Segment Start: Text block

Richard Gadd is fast establishing himself as the master of uncomfortable viewing. If “Baby Reindeer,” the super-viral 2024 Netflix series he wrote and starred in, raised difficult questions about masculinity, power and sexuality, his follow-up, “Half Man,” does the same — on steroids.
The HBO/BBC co-prod, which ends its six-episode run on May 28, follows the lives of two boys in Scotland in the 1980s, who are thrown together as teenagers when their mothers develop a relationship. Nerdy Niall (played by Mitchell Robertson as a teenager and Jamie Bell as an adult) and volatile Ruben (played by Stuart Campbell and Gadd) are polar opposites. But with the passage of time, their relationship mutates from enmity and abuse to friendship and brotherhood. There is even, perhaps, a hint of incestuous desire. HBO boss Casey Bloys wasn’t kidding when he described it as “intense.”

Segment End: Text block

> _Exercise set_:
a – According to the article about "Half Man," who plays Niall as an adult?
b – In the article about "Half Man," why are Niall and Ruben brought together as teenagers?
c – Write the next part of the article about "Half Man," starting after its final sentence.

Segment Start: Study material

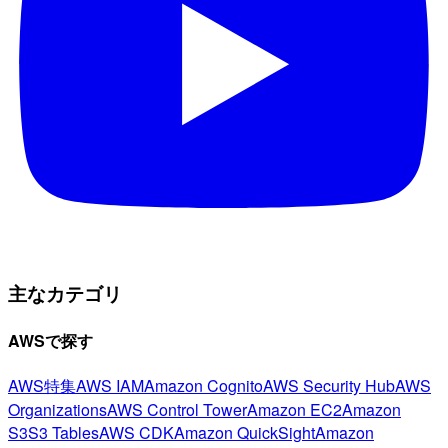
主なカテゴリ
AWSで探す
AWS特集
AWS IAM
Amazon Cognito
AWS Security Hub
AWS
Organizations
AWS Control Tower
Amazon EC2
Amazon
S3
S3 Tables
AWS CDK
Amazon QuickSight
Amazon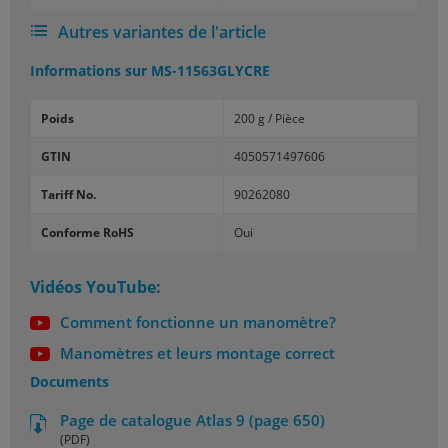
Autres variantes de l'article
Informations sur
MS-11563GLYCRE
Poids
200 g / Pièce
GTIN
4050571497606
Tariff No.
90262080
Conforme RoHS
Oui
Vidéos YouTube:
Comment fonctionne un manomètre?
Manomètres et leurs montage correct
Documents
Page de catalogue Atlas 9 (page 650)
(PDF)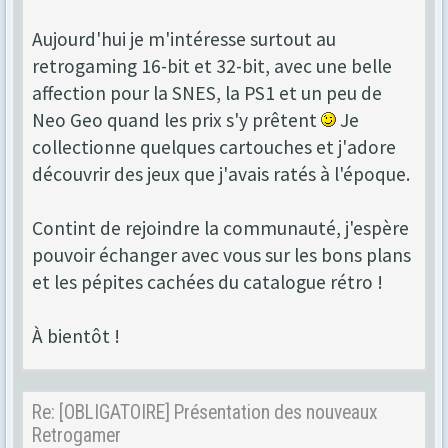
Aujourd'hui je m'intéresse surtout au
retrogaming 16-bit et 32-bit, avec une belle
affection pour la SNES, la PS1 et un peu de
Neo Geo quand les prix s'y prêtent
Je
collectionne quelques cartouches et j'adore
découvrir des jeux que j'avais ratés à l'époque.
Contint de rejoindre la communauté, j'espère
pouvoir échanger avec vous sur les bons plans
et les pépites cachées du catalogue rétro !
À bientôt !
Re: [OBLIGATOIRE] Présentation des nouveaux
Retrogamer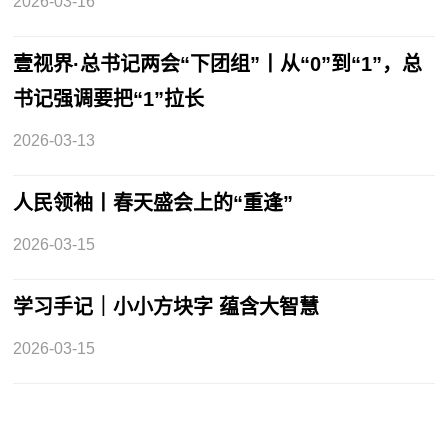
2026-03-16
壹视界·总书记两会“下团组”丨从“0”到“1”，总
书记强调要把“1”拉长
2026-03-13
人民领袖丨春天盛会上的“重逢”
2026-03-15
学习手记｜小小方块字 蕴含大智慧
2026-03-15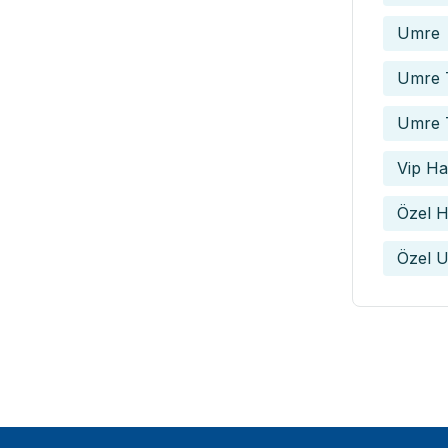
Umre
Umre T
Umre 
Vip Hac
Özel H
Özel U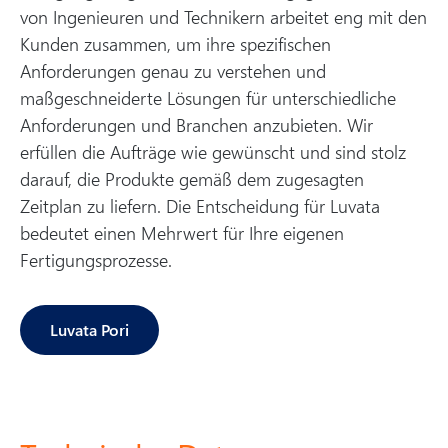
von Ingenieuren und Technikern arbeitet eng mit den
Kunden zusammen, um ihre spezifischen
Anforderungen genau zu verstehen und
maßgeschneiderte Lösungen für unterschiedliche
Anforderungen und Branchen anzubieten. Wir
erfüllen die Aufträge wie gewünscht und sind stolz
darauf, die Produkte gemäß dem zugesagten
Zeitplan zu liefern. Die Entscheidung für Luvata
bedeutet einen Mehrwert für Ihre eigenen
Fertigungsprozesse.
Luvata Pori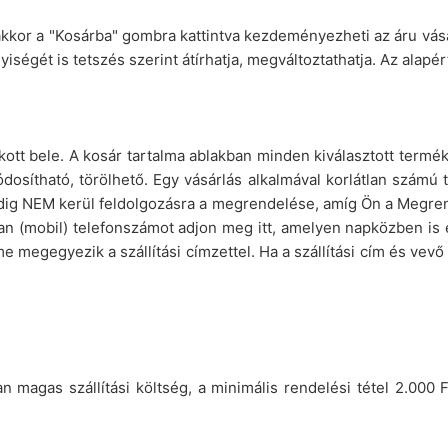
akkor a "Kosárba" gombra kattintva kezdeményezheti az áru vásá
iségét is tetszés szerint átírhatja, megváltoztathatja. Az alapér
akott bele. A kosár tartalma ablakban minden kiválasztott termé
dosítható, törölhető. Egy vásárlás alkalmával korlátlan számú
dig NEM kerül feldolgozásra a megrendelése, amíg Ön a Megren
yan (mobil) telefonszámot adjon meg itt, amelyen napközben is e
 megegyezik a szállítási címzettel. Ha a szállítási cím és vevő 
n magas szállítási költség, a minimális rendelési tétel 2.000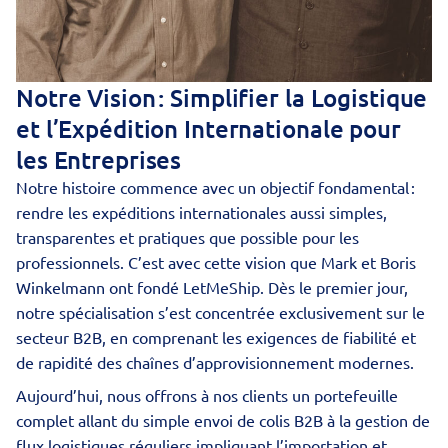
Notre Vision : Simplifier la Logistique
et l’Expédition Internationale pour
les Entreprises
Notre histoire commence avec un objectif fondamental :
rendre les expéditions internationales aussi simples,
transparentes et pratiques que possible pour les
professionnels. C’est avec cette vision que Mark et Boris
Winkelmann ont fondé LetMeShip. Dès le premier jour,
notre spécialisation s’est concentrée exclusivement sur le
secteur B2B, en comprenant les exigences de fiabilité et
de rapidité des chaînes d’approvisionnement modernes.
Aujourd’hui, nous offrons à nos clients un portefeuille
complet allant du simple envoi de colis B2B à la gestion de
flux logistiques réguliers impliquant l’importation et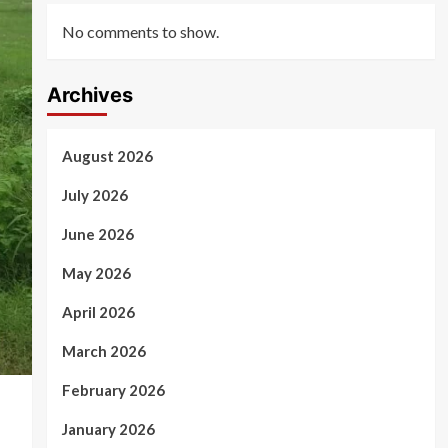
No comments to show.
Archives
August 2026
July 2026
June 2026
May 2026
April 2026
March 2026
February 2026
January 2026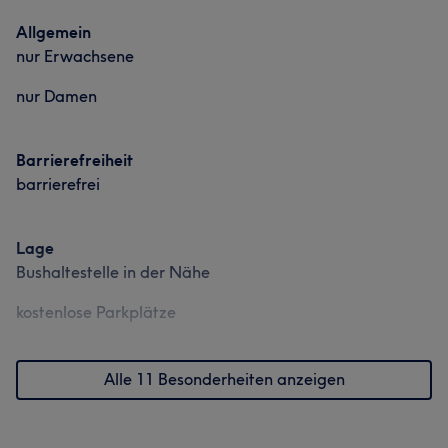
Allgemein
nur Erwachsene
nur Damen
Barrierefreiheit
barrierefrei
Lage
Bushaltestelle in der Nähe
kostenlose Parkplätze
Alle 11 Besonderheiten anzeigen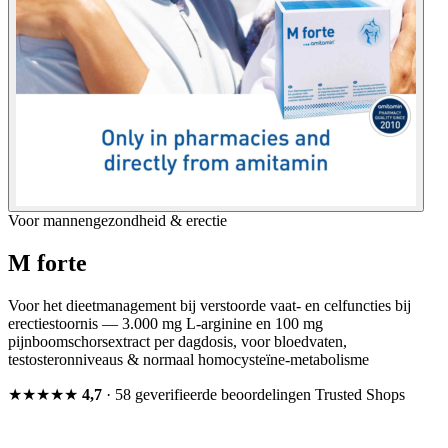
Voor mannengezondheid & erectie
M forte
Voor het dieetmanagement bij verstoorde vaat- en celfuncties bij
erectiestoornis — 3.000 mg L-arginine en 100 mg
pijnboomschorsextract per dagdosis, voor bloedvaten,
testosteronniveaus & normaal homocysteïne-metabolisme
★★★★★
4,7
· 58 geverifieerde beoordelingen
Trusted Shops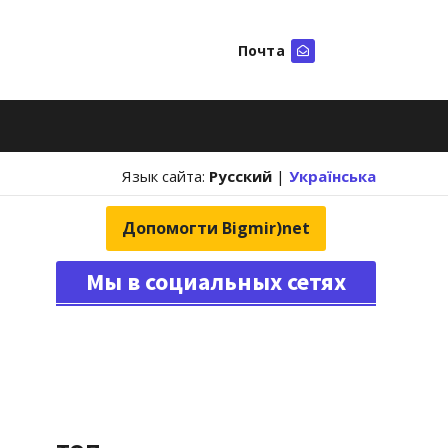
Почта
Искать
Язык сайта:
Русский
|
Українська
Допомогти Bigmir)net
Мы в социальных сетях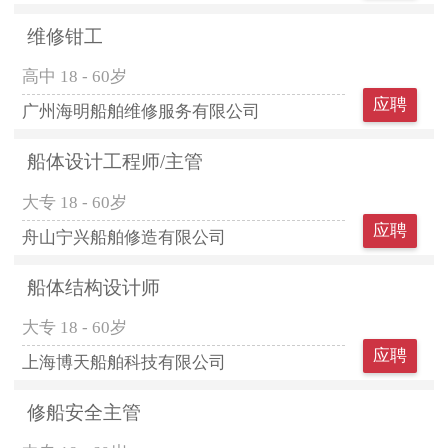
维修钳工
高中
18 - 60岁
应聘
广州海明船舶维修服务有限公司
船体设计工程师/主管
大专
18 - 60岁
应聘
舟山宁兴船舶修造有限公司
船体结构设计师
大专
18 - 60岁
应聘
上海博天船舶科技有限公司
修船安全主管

Segment End: Study material

> _Responses to the tasks_:
a – Jamie Bell

b – They are thrown together because their mothers develop a relationship.

c –
Like “Baby Reindeer,” the protagonists of “Half Man” are both deeply dislikeable yet strangely sympathetic. In the hands of Campbell and Gadd, Ruben, the personification of toxic masculinity, is endowed with a pathos that becomes compelling, even captivating. (Some viewers may well end up rooting for him over Bell’s increasingly self-pitying Niall). But he’s also, as the show reminds us repeatedly, abjectly dangerous.